By Colin O’Brien
As the dust settles on the 100th edition of the Tour de France, what better way to banish those post-Grande Boucle blues than a book recounting every single edition since the race was conceived?
British journalist Ellis Bacon has compiled an interesting, year-by-year look the Tour’s evolution, from 1903 to the present day. In a nutshell, Mapping le Tour: The unofficial history of all 100 Tour de France races is an uncomplicated look at cycling’s biggest event. Unsurprisingly for a tome attempting to cram so much history between two covers, it might not be as in-depth as some fans might crave, but its panoramic approach to the La Grande Boucle makes for a great coffee table book, a quick reference or as an introduction to the event.
Each edition is surmised excellently by Bacon—who is succinct throughout without being boring or repetitive—and illustrated by a road map of the year’s route.

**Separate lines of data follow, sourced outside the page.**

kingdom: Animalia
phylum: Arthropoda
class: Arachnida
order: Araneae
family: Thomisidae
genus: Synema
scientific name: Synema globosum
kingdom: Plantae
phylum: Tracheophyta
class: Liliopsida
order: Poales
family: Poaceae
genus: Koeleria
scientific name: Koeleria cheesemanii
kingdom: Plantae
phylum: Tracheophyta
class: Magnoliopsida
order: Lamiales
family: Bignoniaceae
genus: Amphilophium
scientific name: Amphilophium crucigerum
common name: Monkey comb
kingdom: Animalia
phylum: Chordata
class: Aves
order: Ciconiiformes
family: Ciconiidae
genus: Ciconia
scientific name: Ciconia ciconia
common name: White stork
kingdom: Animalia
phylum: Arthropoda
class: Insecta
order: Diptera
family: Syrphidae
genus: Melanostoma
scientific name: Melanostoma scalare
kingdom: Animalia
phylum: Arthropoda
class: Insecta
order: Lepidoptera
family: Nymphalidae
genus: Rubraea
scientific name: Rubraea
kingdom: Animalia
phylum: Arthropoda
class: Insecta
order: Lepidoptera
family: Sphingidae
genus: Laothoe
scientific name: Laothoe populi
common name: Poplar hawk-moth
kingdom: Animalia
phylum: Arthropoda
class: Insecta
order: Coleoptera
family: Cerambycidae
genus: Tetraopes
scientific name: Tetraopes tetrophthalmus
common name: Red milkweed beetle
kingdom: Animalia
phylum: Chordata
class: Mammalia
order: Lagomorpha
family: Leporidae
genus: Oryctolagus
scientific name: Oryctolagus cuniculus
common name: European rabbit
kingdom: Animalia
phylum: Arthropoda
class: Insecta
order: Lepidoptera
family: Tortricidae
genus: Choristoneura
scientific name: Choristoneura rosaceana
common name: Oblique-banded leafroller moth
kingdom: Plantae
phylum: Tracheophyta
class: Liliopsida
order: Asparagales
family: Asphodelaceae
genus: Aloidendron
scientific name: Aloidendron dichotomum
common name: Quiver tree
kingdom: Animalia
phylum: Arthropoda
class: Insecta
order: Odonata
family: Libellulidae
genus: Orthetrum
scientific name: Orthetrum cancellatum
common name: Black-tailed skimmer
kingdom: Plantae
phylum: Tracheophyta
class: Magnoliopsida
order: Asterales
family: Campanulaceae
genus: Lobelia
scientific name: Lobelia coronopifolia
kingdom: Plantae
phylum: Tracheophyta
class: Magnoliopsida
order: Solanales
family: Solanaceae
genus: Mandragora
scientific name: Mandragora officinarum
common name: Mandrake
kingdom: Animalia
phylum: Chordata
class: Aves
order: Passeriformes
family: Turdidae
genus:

With every parcours illustrated in such detail, it’s interesting to track the development of the three-week extravaganza. The early years of the race saw it cover a fairly understandable loop, a tour of the country in the truest sense. Obviously, things have developed since then and the more modern maps zig-zag without rhyme or reason in search of fresh challenges and, whisper it, eager towns with some money to spend.
The chronology is interspersed with some great photography, and along with the maps this makes for a great flick. Everyone from Maurice Garin, the Tour’s first champion to Bradley Wiggins is captured in action, with Gino Bartali, Fausto Coppi, Eddy Merckx and Bernard Hinault in between. It’s the kind of book that can be easily delved into at any point, simply picked up and opened on a random page or consulted with a particular incident in mind.
Bacon covers this year’s edition in detail, and also provides some commentary on 20 of the Tour’s most iconic locations. It’s a good way to get to grips with the race’s history, which is often daunting, and to be introduced to France’s most famous peaks, from the Cols of the Pyrenees to the epic summits of the Alps.
The book’s only real weakness is in how it deals with the event’s shady past. Aside from the Armstrong years and the Festina affair of 1998—both too obvious to be ignored—doping gets little more than a cursory mention, and the controversies that have dogged the event for decades are largely brushed over. Smiling victory shots of notorious offenders like Jan Ullrich and Bjarne Riis will leave an unsavoury taste in a lot of mouths, but the book is clearly meant to celebrate rather than denigrate the Tour, so perhaps expecting a detailed break-down of two decades of cheating is unreasonable.
It’s amazing to think that France have not produced a winner of their own grand tour since 1985, but their appetite for the race has never waned because the event itself is the real star. This book conveys that fact perfectly, and while Bacon won’t win any awards for a creative approach to history, it doesn’t make his timeline of the Tour any less interesting. It’s an uncomplicated idea, executed well, and will entertain any sports fan for hours on end.